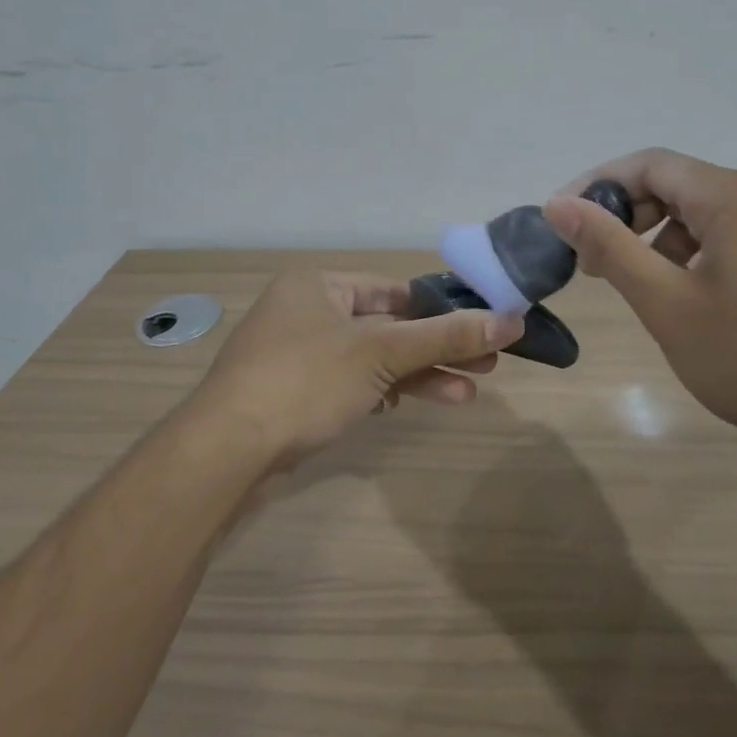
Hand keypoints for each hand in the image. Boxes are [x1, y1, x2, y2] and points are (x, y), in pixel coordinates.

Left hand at [196, 270, 523, 467]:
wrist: (226, 450)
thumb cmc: (305, 381)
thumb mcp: (381, 353)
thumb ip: (444, 337)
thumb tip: (510, 320)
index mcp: (318, 285)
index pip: (393, 289)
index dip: (440, 307)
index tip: (482, 324)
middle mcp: (306, 312)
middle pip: (387, 326)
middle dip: (436, 347)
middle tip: (488, 363)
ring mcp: (298, 355)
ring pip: (371, 359)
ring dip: (417, 376)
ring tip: (467, 394)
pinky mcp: (294, 394)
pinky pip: (350, 383)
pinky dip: (381, 392)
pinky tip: (407, 406)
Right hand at [544, 149, 736, 462]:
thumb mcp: (668, 305)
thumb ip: (610, 248)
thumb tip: (558, 204)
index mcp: (732, 196)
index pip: (648, 164)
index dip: (596, 186)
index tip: (561, 224)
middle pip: (678, 185)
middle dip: (627, 216)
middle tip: (593, 265)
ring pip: (707, 214)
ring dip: (660, 239)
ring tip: (640, 287)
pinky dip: (697, 255)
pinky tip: (692, 300)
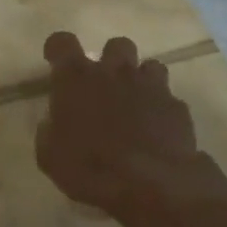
•••
• _Work instruction_
With the first line being the one containing "pinky mcp: (294, 394)" and the last line the one containing "middle pip: (678, 185)", transcribe exactly the lines above that fall in that range.

• _Answer to the exercise_
pinky mcp: (294, 394)
pinky pip: (350, 383)
pinky dip: (381, 392)
pinky tip: (407, 406)
Right hand at [544, 149, 736, 462]:
thumb mcp: (668, 305)
thumb ip: (610, 248)
thumb tip: (558, 204)
index mcp: (732, 196)
index pip: (648, 164)
index dip: (596, 186)
index tip: (561, 224)
middle pip: (678, 185)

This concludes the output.